Improve an RDP House

RDP housing might be an answer to the housing shortage but they only provide a basic structure with no added details and very little in the way of elements that make a house a home, and not even as much as that in some cases.




Even on a small budget you can buy a few materials and supplies at your local Builders Warehouse to turn any RDP house into a place to call home.





South Africa comprises a nation of people that are homeless. The government solution to provide housing for millions is the construction of cheap RDP houses. But RDP houses are built to provide nothing more that floors, walls, a roof and very basic amenities.



So what can be done to improve living conditions in RDP houses?

Obviously there are plenty of options that can be considered for improving an RDP house and, while not all improvements can be done at one time, empowering yourself with DIY skills and learning a few basics will go a long way towards keeping costs as low as possible and allowing a homeowner the freedom to take on projects as and when these can be afforded.




Most RDP houses have long, rectangular structures, which make it difficult to place certain pieces of furniture without compromising some spaces. Because of this, you need to consider the shape of the house when adding some pieces of furniture in order to maximize the area. For example, you can place a single three-sitter chair which is compact and slim instead of filling your house with small chairs. By doing this, you can still the remaining space for other stuff.

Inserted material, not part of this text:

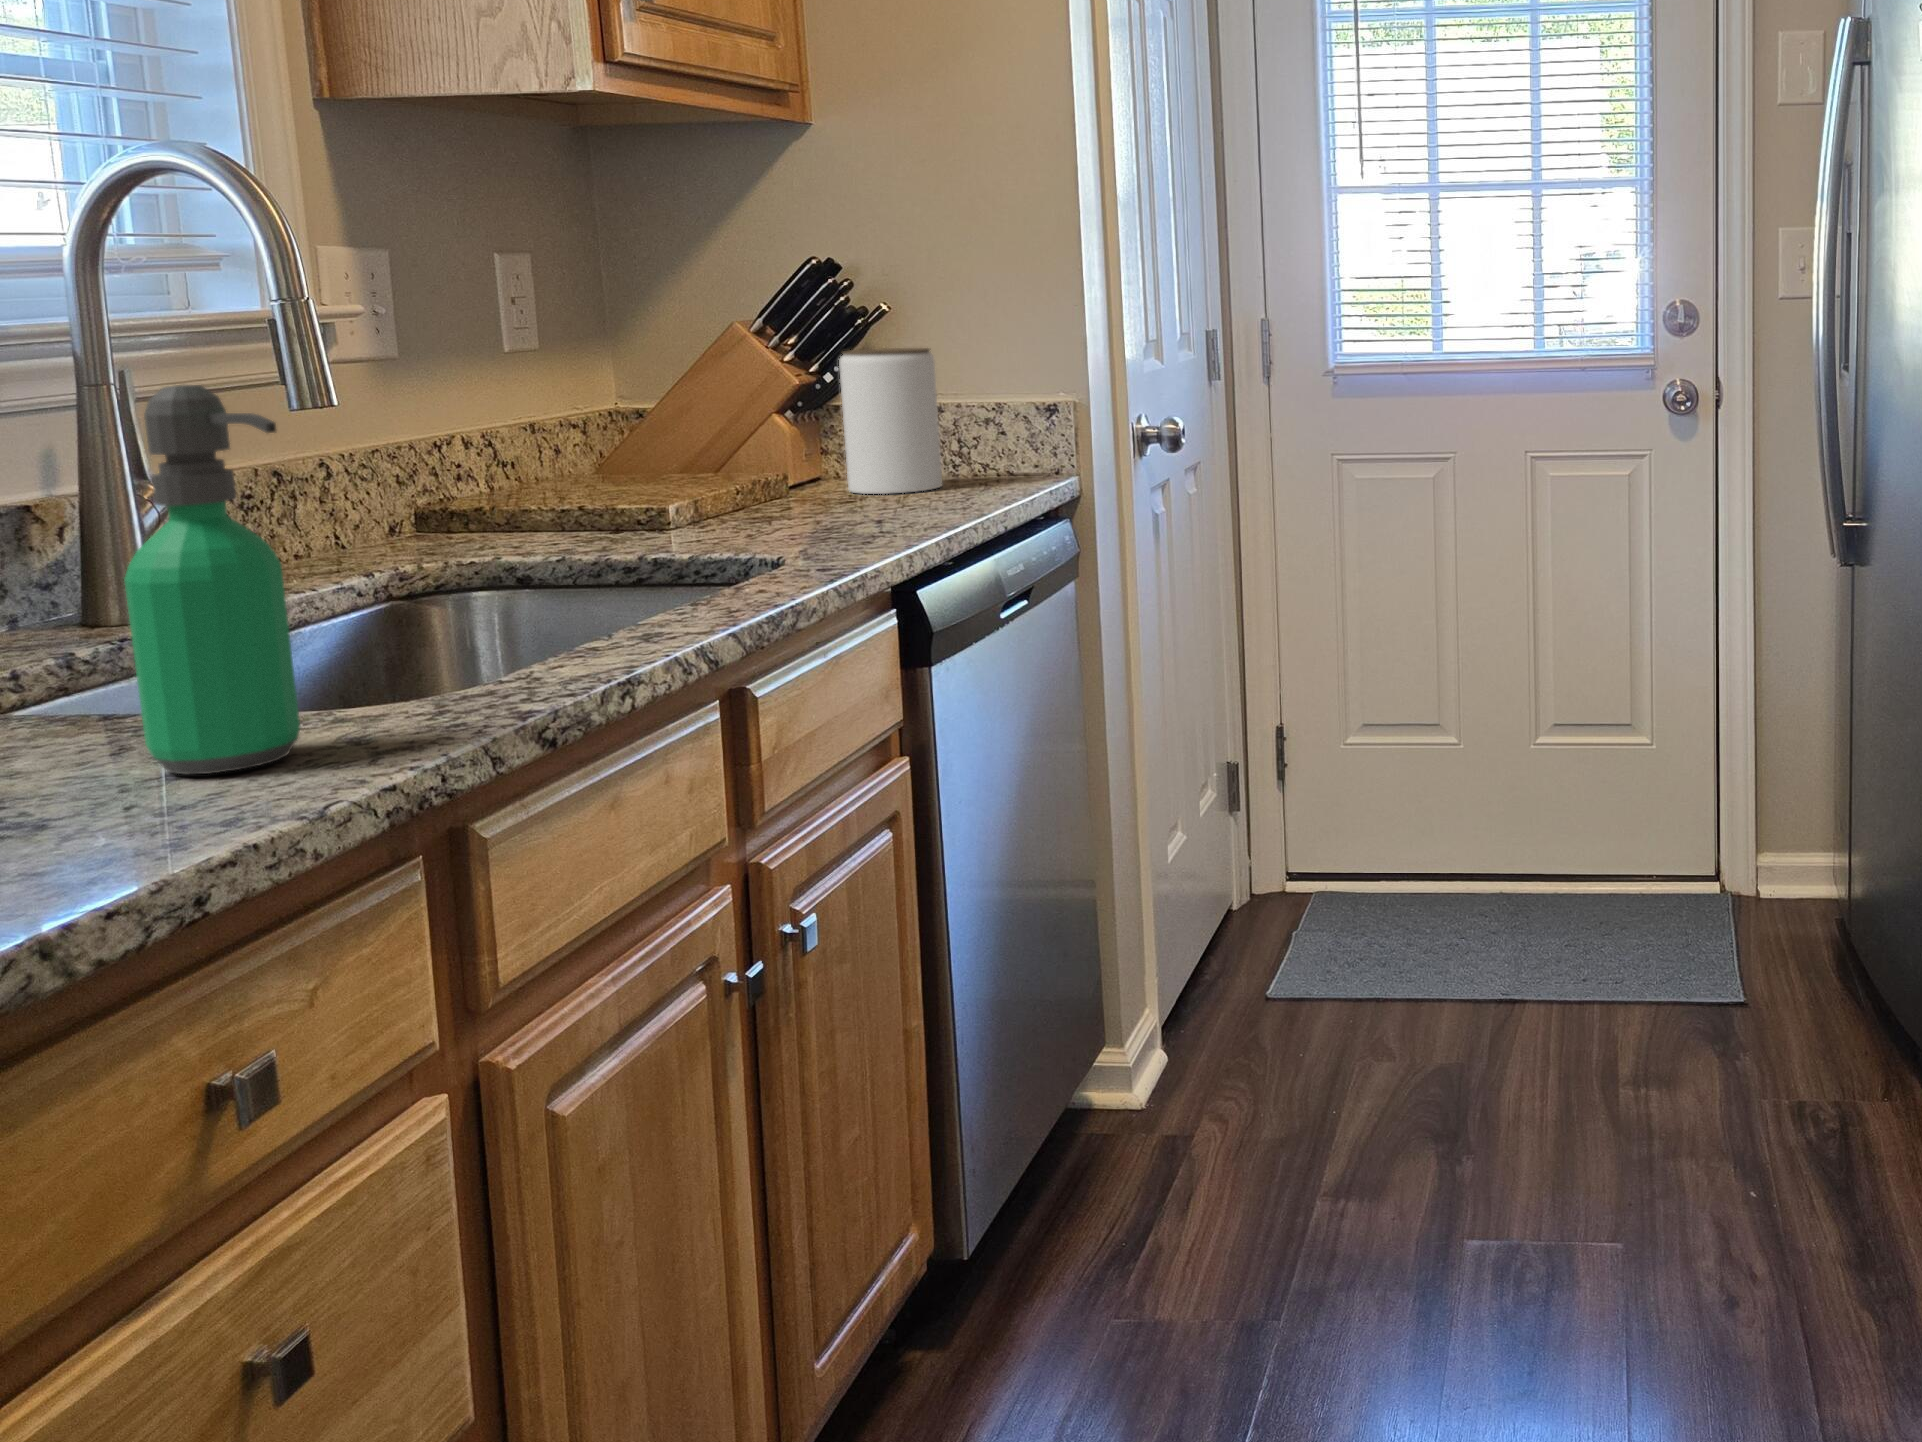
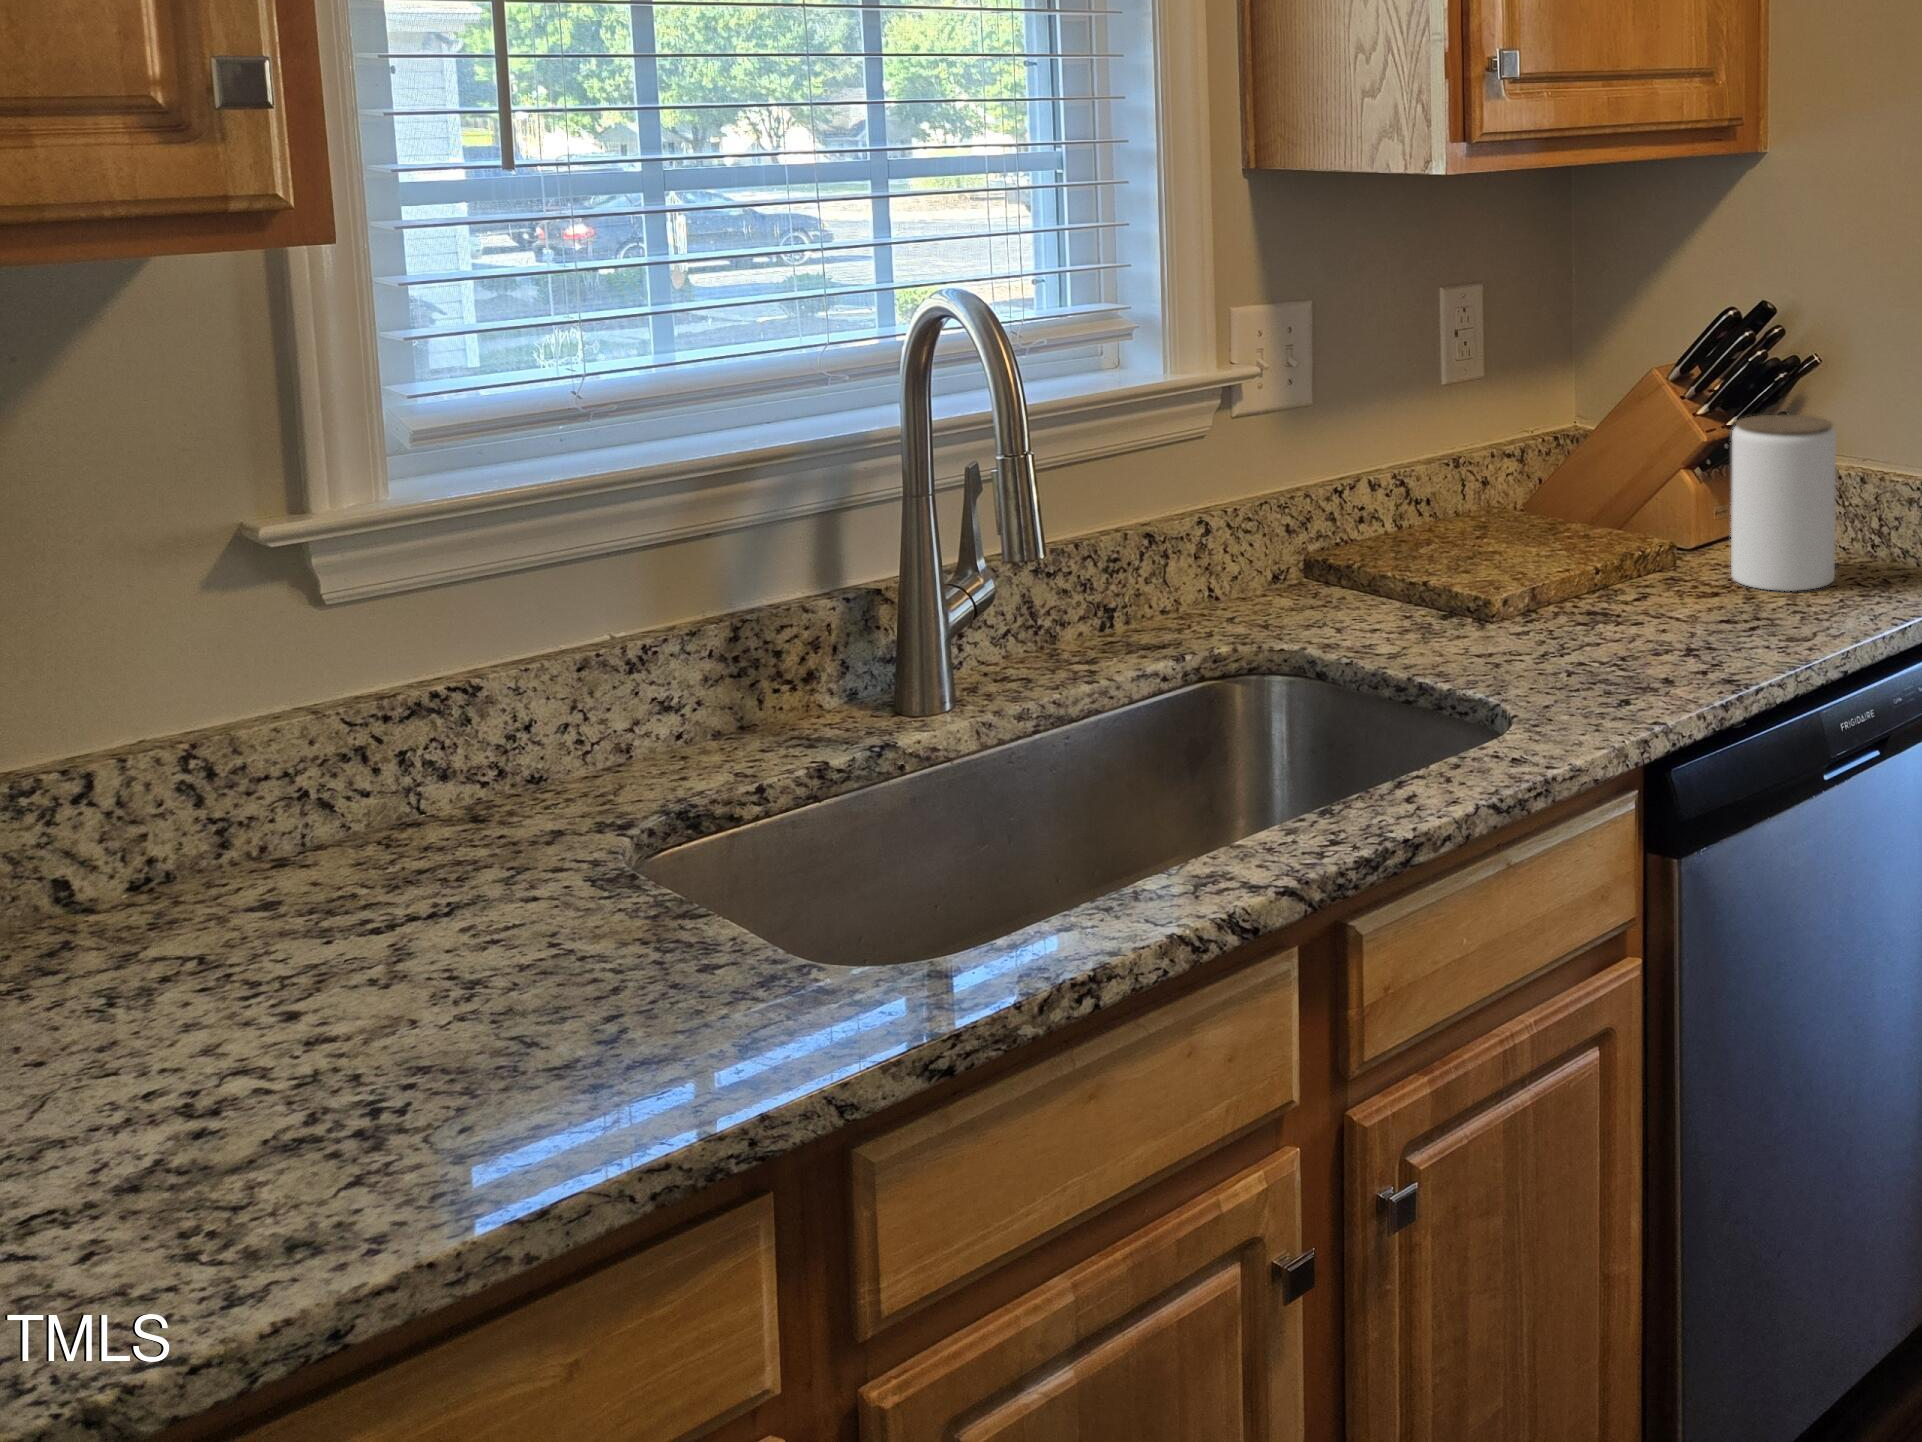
soap dispenser: present [124,385,300,775] -> none [544,702,693,1082]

You can also add a small center table instead of a big one. If you’re not using it, you can keep it under the television or beside the three-sitter chair to free some space at the center. When it comes to the kitchen, you can install a small sink under the window. You can use the spaces below the sink as cabinets or storage for keeping the gas cylinder or raw food items.


If you have a family member with a disability, these furniture arrangements can help them navigate the house with ease. If they want to live independently, they can improve their mobility if you systematically arrange your interior with a lot of room for movement.


Given that RDP houses have smaller spaces, making your home mobility-friendly can be tricky. But you don’t have to be wary about it because you can improve mobility with EWheels, so, your loved ones with mobility limitations can gain independence. For example, the EW-M45 is recommended for people with disabilities because it's the most versatile wheelchair for a mobility-friendly home. You can also visit some review websites to compare your options and choose among the best EWheels available.




Roofing and ceilings

Since a roof protects a house, the best place to start when planning any improvements would be at this level. A house fitted with a tiled roof should be protected from the elements, but many RDP homes fitted with IBR or sheet metal roofing have to put up with leaks and draughts.



An IBR or sheet metal roof that leaks should be checked to see that joins properly overlap, that roofing screws was been properly sealed, and that the ridge line that runs along the length of the roof has been fitted properly. Where improper installation has not be done you can remedy most of these with waterproofing membranes and paints that you will find at your local Builders Warehouse.





Where extensive patching up or repairs need to be done it's probably best to get in touch with a roofing contractor that specialises in this type of project. That way you get the work done properly and have a guarantee on the job.



Walls and partitioning

Most RDP houses offer nothing more than a shell, although some may have one or two interior walls to divide up the living space. Adding interior walls or partitioning to close off individual rooms for privacy and to improve living conditions only requires basic building skills.




With a concrete slab already in place, building a brick wall or adding a timber frame partition clad with gypsum ceiling board is an easy way to add interior walls if you want to divide an open space into separate rooms.





Stock, cement bricks of blocks are the most inexpensive way to add interior walls, but if you are looking for a quick and easy solution then consider timber framing and cladding.





Cement stock bricks are also an affordable way to add on extra rooms. Nancy Muchangwa, one of our Joburg DIY Divas, recently undertook a home improvement project to add on extra rooms to her RDP house.

The original structure only had a bathroom with a small sink, a toilet, and a shower head fitting in the ceiling - with a hole in the floor for drainage. The home improvement project included added on a new bathroom and an extra bedroom.





Nancy digging out foundation for the new additions. You will find plenty of information on the Internet for the proper procedures to follow for adding on to a property. A double-wall exterior addition requires that 600mm deep foundations be laid for a wall that is two bricks thick.

Once the foundations have been poured these need to stand for a week before you start building on top. If you need any advice on concrete mixes, visit the Concrete Institute - where you can download leaflets on various topics relating to cement, mortar and plaster mixes.





Bricklaying is not difficult if you acquire the basic knowledge and skills to do it yourself. You will find that most cement suppliers offer detailed documentation on their websites that explain and show how to lay bricks. We found quite a bit of detailed information on how to bricklaying - - on the AfriSam website. You will also find information on mixing cement and methods for successful plastering.









Nancy now has a brand new bathroom with affordable sanitary ware and fittings from Builders Warehouse. All that still needs to be done is to add tiling to wall and floors, another DIY project that Nancy will be doing in the next month or so.





Whatever repairs or improvements you need or want to do to an RDP house, plan for each project and work out what you will need. If you can't afford to do it all in one go - organise the project in order of priority and do each one as and when you can afford to.